= Micromega rule =

Preferences of political parties for electoral systems

In voting theory, the micromega rule holds that, when political parties choose electoral systems, "the large prefer the small and the small prefer the large". The term "micromega" references Micromégas, a tale by Voltaire in which dwarfs and giants dialogue.

==Party preferences==
For electoral rules, it is postulated that a few large parties tend to prefer small assemblies, small district magnitudes (the smallest being one), and rules based on small quotas of votes for allocating seats (the smallest being simple plurality, which does not require any specific threshold), while multiple small parties tend to prefer large assemblies, large district magnitudes, and large quotas (like those of proportional representation: within proportional representation systems, given the same number of seats, systems with a higher quota such as Hare or Sainte-Laguë favour smaller parties, while systems with a lower quota such as Droop or D'Hondt favour larger parties). Large parties may prefer small institutions in order to exclude others from competition, while small parties prefer large institutions able to include them within. More specifically, political configurations in which there is a single dominant party or two rather balanced parties tend to produce choices in favor of rather restrictive or exclusionary electoral systems, such as those based on plurality rule in single-member districts, while settings with multiple parties tend to support choices in favor of more inclusive electoral formulas, such as those using rules of proportional representation.

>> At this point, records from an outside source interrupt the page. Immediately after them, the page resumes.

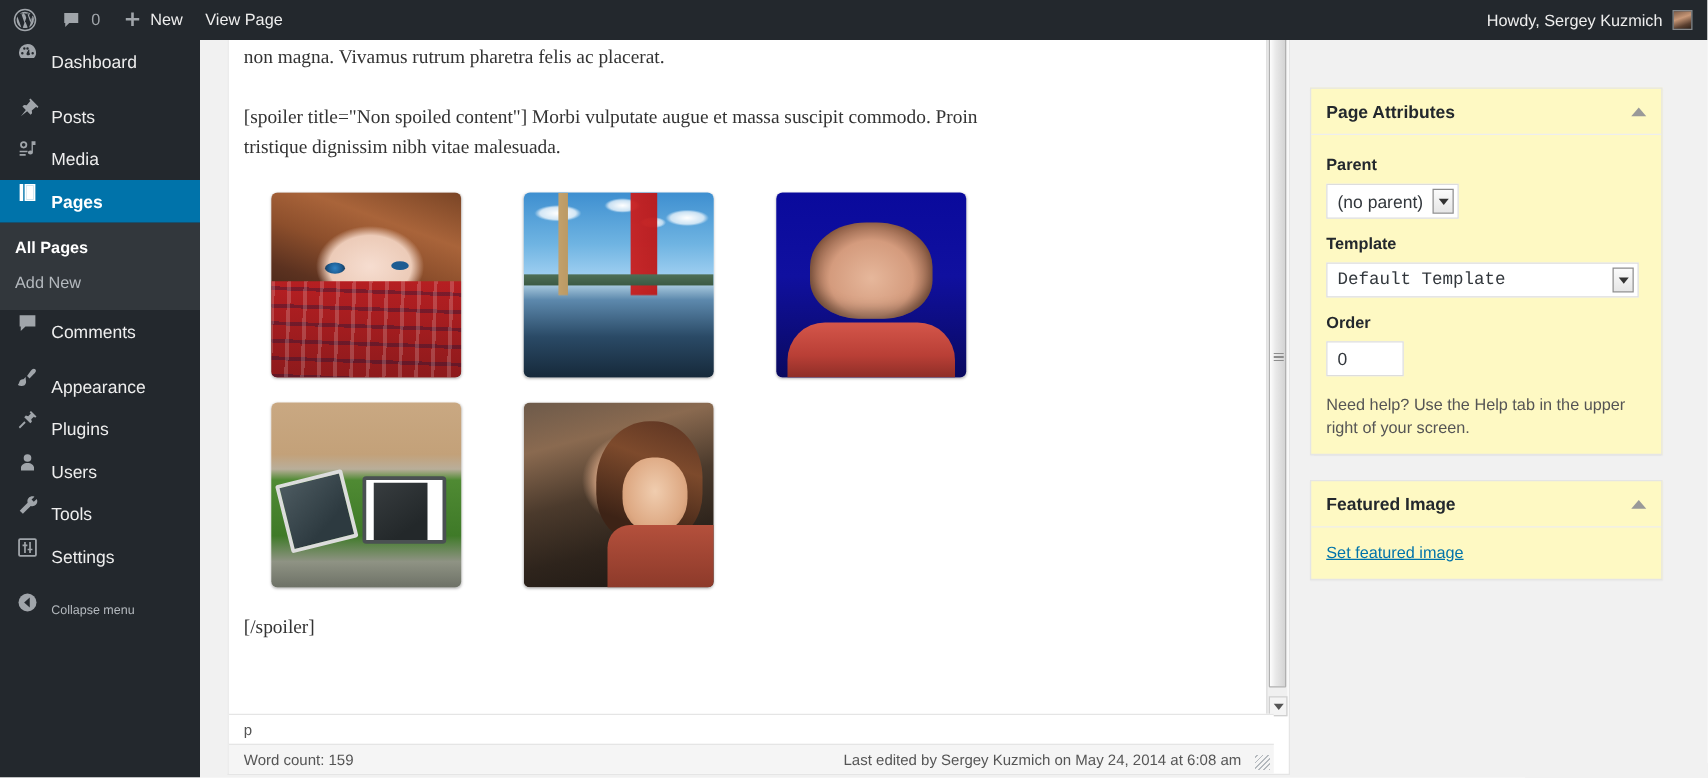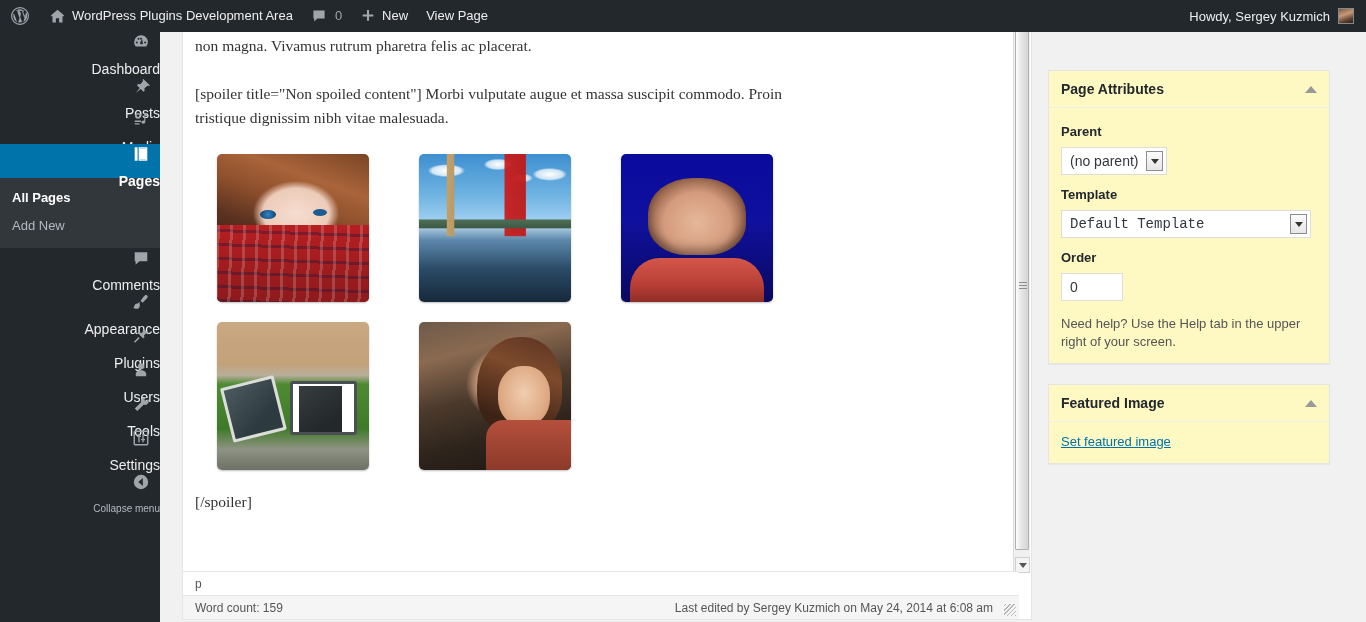--- a/index.html
+++ b/index.html
@@ -44,27 +44,26 @@
 
   
   .sidebar {
     position: absolute; top: 32px; left: 0;
     width: 160px; height: 590px;
     background: #23282d;
     z-index: 40;
   }
   .menu-item {
     position: relative;
-    display: flex; align-items: flex-end;
+    display: flex; align-items: flex-start;
     height: 34px;
     padding-left: 12px;
     color: #eee;
     font-size: 14px;
     line-height: 34px;
-    flex-direction: column;
   }
   .menu-item .mi-icon {
     width: 20px; height: 20px;
     margin-right: 9px;
     display: flex; align-items: center; justify-content: center;
     color: #a0a5aa;
     flex: 0 0 20px;
   }
   .menu-item.spaced { margin-top: 10px; }
   .menu-item.current {
@@ -363,28 +362,20 @@
 
   <div class="adminbar">
     <div class="ab-item ab-wp-logo">
       <svg class="ic" width="20" height="20" viewBox="0 0 20 20" fill="#a0a5aa">
         <path d="M10 1a9 9 0 100 18 9 9 0 000-18zm0 1.2a7.8 7.8 0 017.8 7.8A7.8 7.8 0 0110 17.8 7.8 7.8 0 012.2 10 7.8 7.8 0 0110 2.2z"></path>
         <path d="M3.3 10c0 2.6 1.5 4.9 3.8 6L3.9 7.2c-.4.9-.6 1.8-.6 2.8zm11.2-.3c0-.8-.3-1.4-.5-1.8-.4-.6-.7-1-.7-1.6 0-.6.5-1.2 1.1-1.2h.1A7.7 7.7 0 0010 3.3c-1.6 0-3.1.6-4.2 1.6h.4c.7 0 1.8-.1 1.8-.1.3 0 .4.5.01.5 0 0-.4 0-.8.07l2.4 7 1.4-4.2-1-2.8c-.3 0-.7-.07-.7-.07-.4 0-.3-.5.01-.5 0 0 1.1.1 1.7.1.7 0 1.8-.1 1.8-.1.4 0 .4.5.01.5 0 0-.4 0-.8.07l2.3 6.9.7-2.2c.3-1 .5-1.7.5-2.3zm-4.4.9l-1.9 5.6c.6.2 1.2.3 1.8.3.8 0 1.5-.1 2.2-.4l-.05-.1-2.1-5.4zm5.7-3.8c.03.2.04.5.04.7 0 .7-.1 1.5-.5 2.5l-2.1 6.1a7.8 7.8 0 003.9-6.7c0-1-.2-2-.7-2.8z"></path>
       </svg>
     </div>
     <div class="ab-item">
       <span>
-        <svg class="ic" width="17" height="17" viewBox="0 0 20 20" fill="#a0a5aa">
-          <path d="M10 2L2.5 8.5V9.8h1.6V17h4V12h3.8v5h4V9.8h1.6V8.5z"></path>
-        </svg>
-      </span>
-      <span class="ab-label">WordPress Plugins Development Area</span>
-    </div>
-    <div class="ab-item">
-      <span>
         <svg class="ic" width="16" height="16" viewBox="0 0 20 20" fill="#a0a5aa">
           <path d="M3 3h14v10H8l-4 4v-4H3z"></path>
         </svg>
       </span>
       <span class="ab-count">0</span>
     </div>
     <div class="ab-item">
       <span>
         <svg class="ic" width="16" height="16" viewBox="0 0 20 20" fill="#a0a5aa">
           <path d="M8.7 2.6h2.6v5.4h5.4v2.6h-5.4v5.4H8.7v-5.4H3.3V8h5.4z"></path>

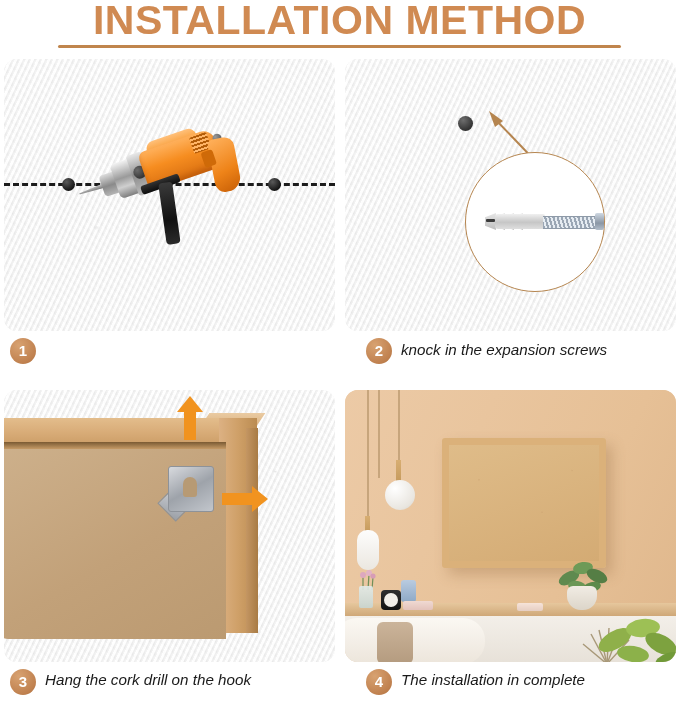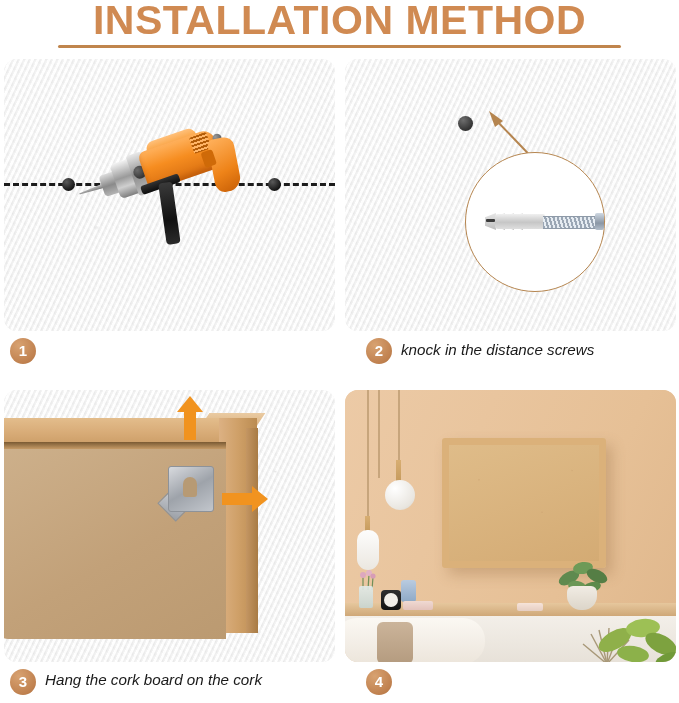--- a/index.html
+++ b/index.html
@@ -422,25 +422,26 @@
       <ellipse cx="84" cy="46" rx="14" ry="7" fill="#719a39" transform="rotate(-18 84 46)"></ellipse>
     </svg>
   </div>
 
   <div class="caption c1">
     <div class="badge">1</div>
   </div>
 
   <div class="caption c2">
     <div class="badge">2</div>
-    <div class="cap-text">knock in the distance screws</div>
+    <div class="cap-text">knock in the expansion screws</div>
   </div>
 
   <div class="caption c3">
     <div class="badge">3</div>
-    <div class="cap-text">Hang the cork board on the cork</div>
+    <div class="cap-text">Hang the cork drill on the hook</div>
   </div>
 
   <div class="caption c4">
     <div class="badge">4</div>
+    <div class="cap-text">The installation in complete</div>
   </div>
 
 </div>
 
 </body></html>

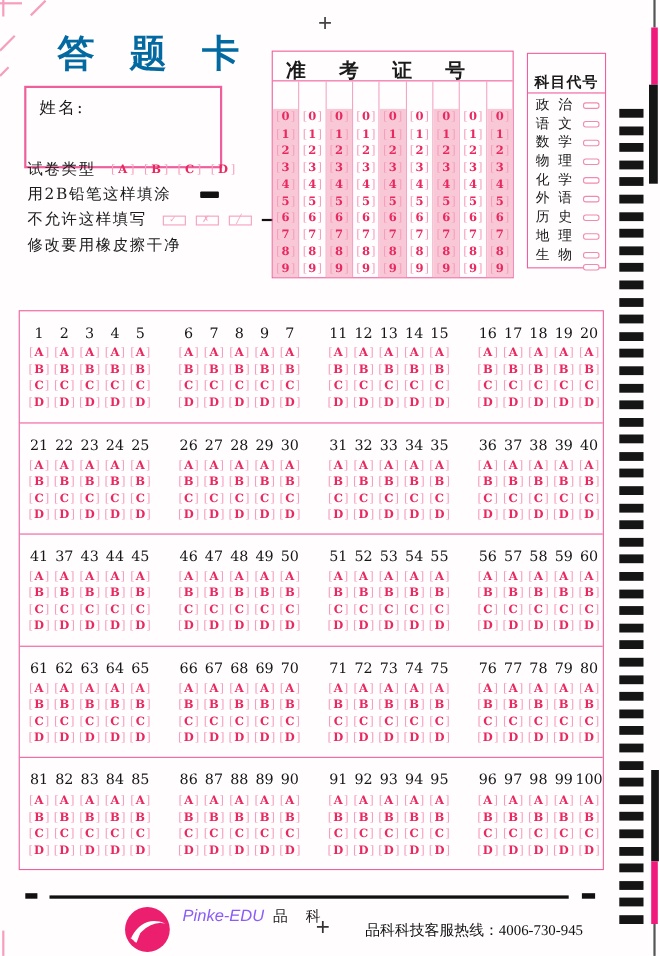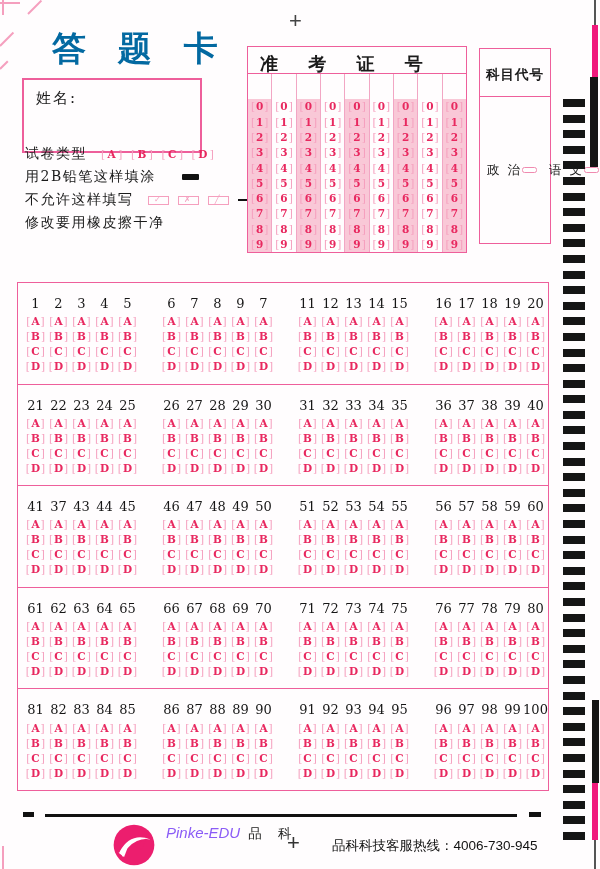--- a/index.html
+++ b/index.html
@@ -44,21 +44,21 @@
   .tcol + .tcol{border-left:1px solid var(--thin);}
   .tblank{height:25px;}
   .tdigits{flex:1;display:flex;flex-direction:column;}
   .tdigits.shaded{background:var(--shade);}
   .tcell{flex:1;display:flex;align-items:center;justify-content:center;}
 
   
   #subjects{left:479px;top:48px;width:72px;height:196px;border:1.5px solid var(--border);display:flex;flex-direction:column;}
   #subjects .shead{height:48px;border-bottom:1px solid var(--border);text-align:center;
                    font-size:13.5px;letter-spacing:1px;font-weight:600;padding-top:17px;}
-  #subjects .slist{flex:1;display:flex;flex-direction:row;padding:2px 0;}
+  #subjects .slist{flex:1;display:flex;flex-direction:column;padding:2px 0;}
   .srow{flex:1;display:flex;align-items:center;padding:0 5px 0 7px;}
   .slabel{font-size:12.5px;letter-spacing:2px;white-space:nowrap;}
   .sbub{width:15px;height:6px;border:1px solid #f08ab0;border-radius:2.5px;background:#fff;margin-left:auto;}
 
   
   #grid{left:17px;top:282px;width:532px;height:509px;border:1.5px solid var(--border);
         display:flex;flex-direction:column;}
   .ablock{flex:1;display:flex;padding:14px 0 0 6px;gap:21px;}
   .ablock + .ablock{border-top:1px solid var(--border);}
   .agroup{display:flex;}
@@ -71,21 +71,21 @@
   .tmark{width:22px;height:8px;background:#151515;}
   .edge{background:#151515;}
 
   
   #footline{left:45px;top:814px;width:472px;height:2.5px;background:#111;}
   .footdash{height:5px;background:#111;}
   #brandrow{left:166px;top:824px;display:flex;align-items:baseline;gap:8px;}
   #brand{font-family:"Liberation Sans",sans-serif;font-weight:normal;font-style:italic;font-size:15px;color:#8b5cf6;}
   #brandcjk{font-size:13.5px;letter-spacing:6px;}
   #company{left:166px;top:844px;font-family:"Liberation Sans",sans-serif;font-size:12px;letter-spacing:1px;color:#222;}
-  #hotline{left:332px;top:837px;font-family:Liberation Sans, sans-serif;font-size:13.5px;color:#111;}
+  #hotline{left:332px;top:837px;font-family:Liberation Serif, serif;font-size:13.5px;color:#111;}
 </style>
 </head>
 <body>
 
 <div id="sheet">
 
   <div class="abs pinkline" style="left:0;top:2px;width:20px;height:2px;"></div>
   <div class="abs pinkline" style="left:2px;top:0;width:2px;height:15px;"></div>
   <div class="abs pinkline diag" style="left:28px;top:13px;width:19px;"></div>
   <div class="abs pinkline diag" style="left:0;top:45px;width:19px;"></div>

==In comparison with Duverger's laws==
This has been seen as an upside-down reading of Duverger's laws holding that a plurality rule election systems tend to favor a two-party system, while proportional representation tends to multipartism. By suggesting, in contrast, that electoral systems are an effect of party systems rather than a cause, it has been shown that changes from a plurality system to a proportional system are typically preceded by the emergence of more than two parties, and are typically not followed by a substantial increase in the number of parties. Existing parties tend, thus, to choose electoral systems that are able to crystallize or consolidate the previously existing party configurations and systems. More generally, electoral systems and other prominent political institutions can be seen as a consequence of already existing political party systems in assemblies and governments, each of which tends to prefer those institutional formulas and procedures that can consolidate, reinforce or increase their relative strength.

==Calculating assembly size==
Inspired by the micromega rule, Rein Taagepera presented the seat product model, which predicts the effective number of parties in the system as a function of the assembly size and average district magnitude. As he acknowledges, the relationship between party systems and electoral systems accepts two-direction lines of causality. A relevant implication of Taagepera's equation for political practitioners of institutional design is that if the size of the assembly is rather stable and depends on the country's size, for a small country with a small assembly just a few parties can be sufficient to produce a change of electoral system in favor of proportional representation, while, for a large country and a large assembly, many parties would be necessary to produce such a result.